» **ABOUT THIS EXERCISE**
Identify each line below that contains the string "Verdana" and copy those lines in full.

:::

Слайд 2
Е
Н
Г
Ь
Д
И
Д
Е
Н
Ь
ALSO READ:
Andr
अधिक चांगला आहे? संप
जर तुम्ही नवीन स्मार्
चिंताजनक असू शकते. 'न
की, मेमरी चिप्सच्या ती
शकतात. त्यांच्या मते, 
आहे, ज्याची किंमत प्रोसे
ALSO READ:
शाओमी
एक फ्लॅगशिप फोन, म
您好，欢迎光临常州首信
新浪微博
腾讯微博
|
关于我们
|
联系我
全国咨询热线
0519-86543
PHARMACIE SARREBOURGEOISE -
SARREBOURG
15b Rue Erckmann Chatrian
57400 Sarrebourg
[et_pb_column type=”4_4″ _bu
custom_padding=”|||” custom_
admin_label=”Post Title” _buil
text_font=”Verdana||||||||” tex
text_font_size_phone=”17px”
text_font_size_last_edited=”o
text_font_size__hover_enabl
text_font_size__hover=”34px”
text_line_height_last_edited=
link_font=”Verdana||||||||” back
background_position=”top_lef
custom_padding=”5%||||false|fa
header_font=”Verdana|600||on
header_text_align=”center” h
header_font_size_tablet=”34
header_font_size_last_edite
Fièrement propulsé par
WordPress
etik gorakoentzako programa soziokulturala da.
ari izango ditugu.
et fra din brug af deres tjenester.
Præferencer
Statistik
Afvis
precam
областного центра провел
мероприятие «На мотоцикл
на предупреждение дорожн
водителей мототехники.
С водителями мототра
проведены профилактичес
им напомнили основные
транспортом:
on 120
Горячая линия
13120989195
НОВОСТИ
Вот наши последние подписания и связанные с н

:::

» **YOUR SOLUTION**
text_font=”Verdana||||||||” tex
link_font=”Verdana||||||||” back
header_font=”Verdana|600||on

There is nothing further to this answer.